Responsibilities
- Spends 7-8 hours of day making claims calls.
- Documents medical records’ statuses on CollaborateMD and Jira.
- Collect and document claim payment information for approved medical records.
- Conducts medical record follow-up every 2 weeks.
- Communicates medical denials and other necessary escalations to their assigned onshore agent.
- Ensures complete accuracy of information gathered.
- Follows up on and documents appeal statuses, and reports appeal outcomes to their assigned onshore agent.
- Communicates department needs to assigned onshore agent.
- Follow a tier system of following up on medical records, resolving medical record denials, and pulling and compiling medical records
Qualifications
- Strong analytical skills to determine the validity of refund claims and draft appeals effectively.
- Ability to Identify and resolve issues related to refund requests and claim reimbursements in a timely manner.
- Clear and coherent in both written and verbal communication skills to effectively conduct discussions to resolve refund issues and appeals.

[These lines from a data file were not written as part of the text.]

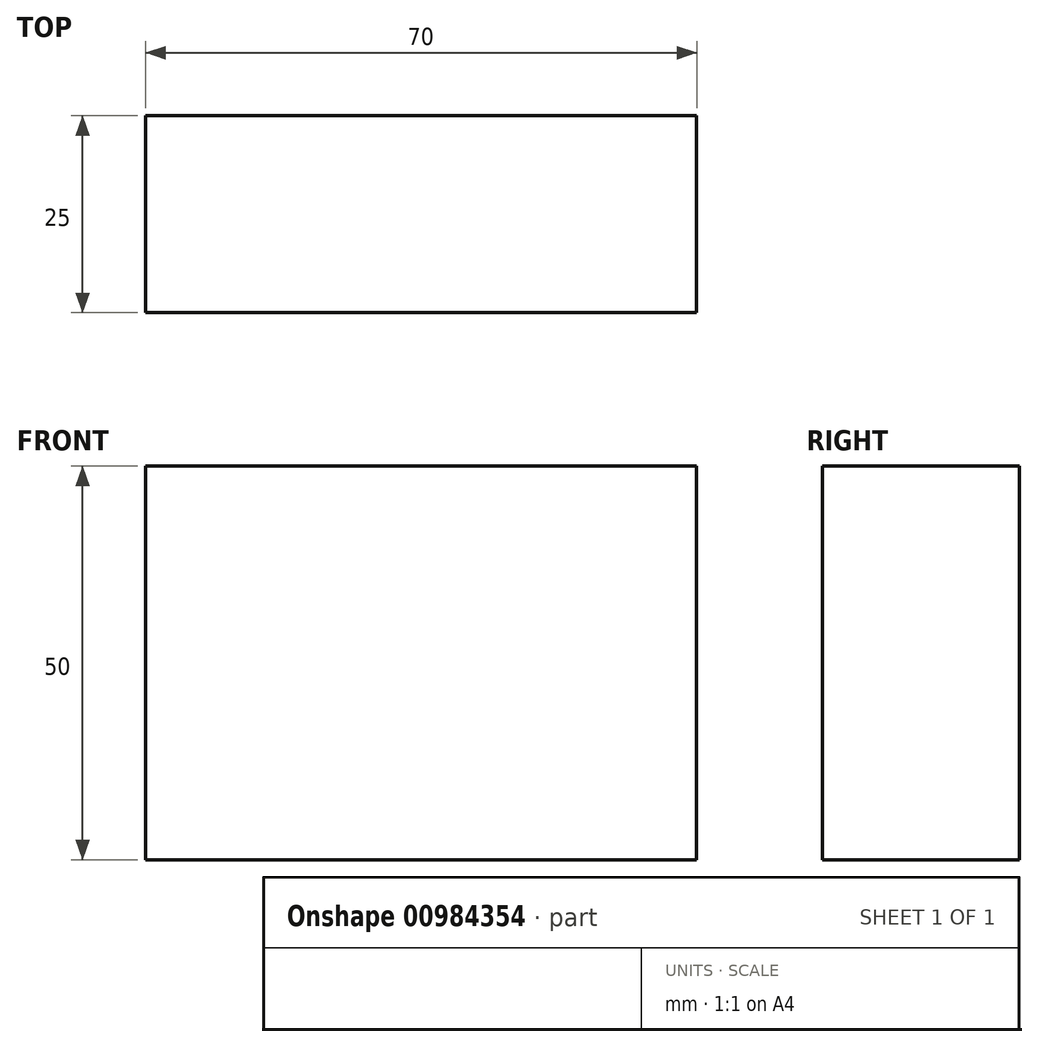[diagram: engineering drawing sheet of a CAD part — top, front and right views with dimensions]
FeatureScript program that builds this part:
annotation { "Feature Type Name" : "Feature", "Feature Type Description" : "" }
export const myFeature = defineFeature(function(context is Context, id is Id, definition is map)
    precondition{}
    {
        {
            var Q0;
            Q0=qCreatedBy(makeId("Front.planeOp"),FACE);
            var sketch = newSketch(context, id + "F0", { "sketchPlane" : qUnion([Q0])});
            skLineSegment(sketch, "E0.bottom", {"start": v(-25.97, 28.68) * mm, "end": v(44.03, 28.68) * mm});
            skLineSegment(sketch, "E0.top", {"start": v(-25.97, -21.32) * mm, "end": v(44.03, -21.32) * mm});
            skLineSegment(sketch, "E0.left", {"start": v(-25.97, 28.68) * mm, "end": v(-25.97, -21.32) * mm});
            skLineSegment(sketch, "E0.right", {"start": v(44.03, 28.68) * mm, "end": v(44.03, -21.32) * mm});
            skSolve(sketch);
        }
        {
            var Q0;
            Q0=makeQuery(id+"F0.imprint","IMPRINT",FACE,{"disambiguationData":[TD([[makeQuery(id+"F0.imprint","IMPRINT",EDGE,{"derivedFrom":sQuery(id+"F0.wireOp",EDGE,"E0.bottom")}),-1.0]])]});
            var sketch = newSketch(context, id + "F1", { "sketchPlane" : qUnion([Q0])});
            skSolve(sketch);
        }
        {
            var Q0;
            Q0 = qSketchRegion(id + "F1", true);
            var Q1;
            Q1=makeQuery(id+"F1.imprint","IMPRINT",FACE,{"disambiguationData":[TD([[makeQuery(id+"F1.imprint","IMPRINT",EDGE,{"derivedFrom":makeQuery(id+"F0.imprint","IMPRINT",EDGE,{"derivedFrom":sQuery(id+"F0.wireOp",EDGE,"E0.bottom")})}),-1.0]])]});
            extrude(context, id + "F2", {"entities" : qUnion([Q0, Q1]), "depth" : 25 * mm, "offsetDistance" : 25 * mm});
        }
    });
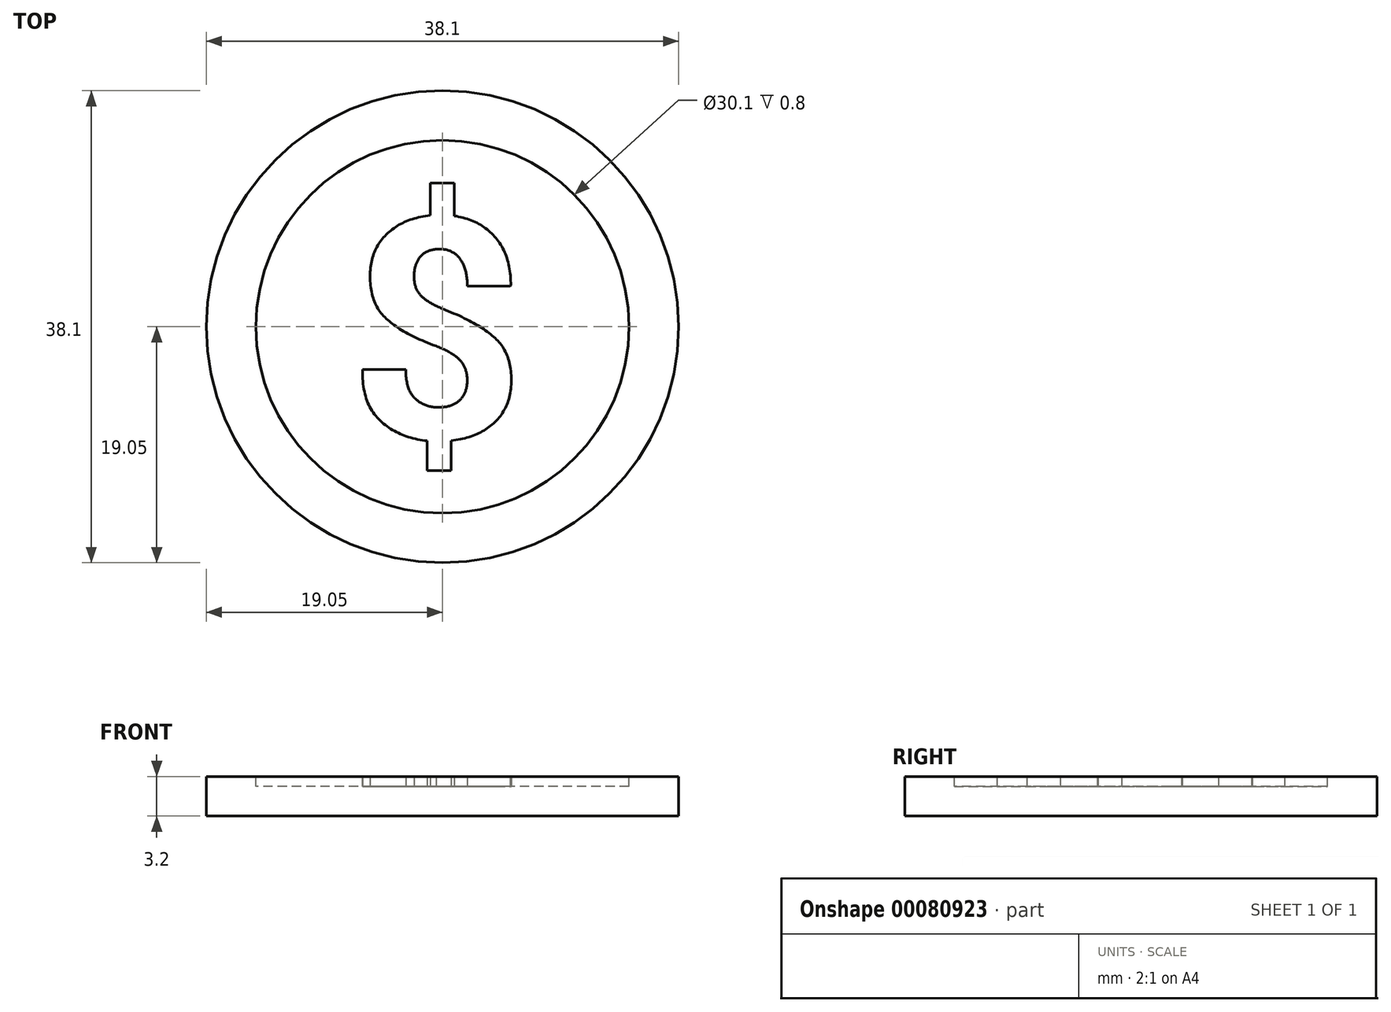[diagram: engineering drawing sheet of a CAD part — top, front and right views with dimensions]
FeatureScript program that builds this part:
annotation { "Feature Type Name" : "Feature", "Feature Type Description" : "" }
export const myFeature = defineFeature(function(context is Context, id is Id, definition is map)
    precondition{}
    {
        {
            var Q0;
            Q0=qCreatedBy(makeId("Top.planeOp"),FACE);
            var sketch = newSketch(context, id + "F0", { "sketchPlane" : qUnion([Q0])});
            skCircle(sketch, "E0", {"center": v(0, 0) * mm, "radius": 19.05 * mm});
            skSolve(sketch);
        }
        {
            var Q0;
            Q0 = qSketchRegion(id + "F0", true);
            extrude(context, id + "F1", {"entities" : qUnion([Q0]), "depth" : 3.2 * mm});
        }
        {
            var Q0;
            Q0=makeQuery(id+"F1.opExtrude","CAP_FACE",FACE,{"disambiguationData":[OSD([sQuery(id+"F0.wireOp",EDGE,"E0")])],"isStart":false});
            var sketch = newSketch(context, id + "F2", { "sketchPlane" : qUnion([Q0])});
            skCircle(sketch, "E1", {"center": v(0, 0) * mm, "radius": 15.05 * mm});
            skSolve(sketch);
        }
        {
            var Q0;
            Q0 = qSketchRegion(id + "F2", true);
            extrude(context, id + "F3", {"entities" : qUnion([Q0]), "operationType" : NewBodyOperationType.REMOVE, "oppositeDirection" : true, "depth" : .8 * mm});
        }
        {
            var Q0;
            Q0=makeQuery(id+"F3.boolean.opBoolean","COPY",FACE,{"derivedFrom":makeQuery(id+"F3.opExtrude","CAP_FACE",FACE,{"disambiguationData":[OSD([sQuery(id+"F2.wireOp",EDGE,"E1")])],"isStart":false})});
            var sketch = newSketch(context, id + "F4", { "sketchPlane" : qUnion([Q0])});
            skText(sketch, "E2", { "text": "$", "fontName": "RobotoSlab-Bold.ttf"});
            const initialGuessF4  = {"E2": [-0.00715, -0.009, 1, 0, 0.018]};
            skSetInitialGuess(sketch, initialGuessF4);
            skSolve(sketch);
        }
        {
            var Q0;
            Q0 = qSketchRegion(id + "F4", true);
            extrude(context, id + "F5", {"entities" : qUnion([Q0]), "operationType" : NewBodyOperationType.ADD, "depth" : .8 * mm});
        }
    });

- Continuously seeks ways to improve the accuracy and efficiency of refund processing.
- Exhibits sound and accurate judgment in evaluating refund claims and making decisions on whether to approve, deny, or appeal refund requests based on careful consideration of available information.
- Strong time management skills to handle multiple requests and develop realistic action plans to ensure timely and accurate resolution of refund issues.
- Observes safety and security procedures related to handling sensitive payment information to maintain data integrity and confidentiality.
Screening Criteria
- High school diploma or an equivalent combination of education and related work experience.
- No prior professional experience required; however, related experience to medical billing, coding, or healthcare administration are a plus.
- Must have a stable employment history.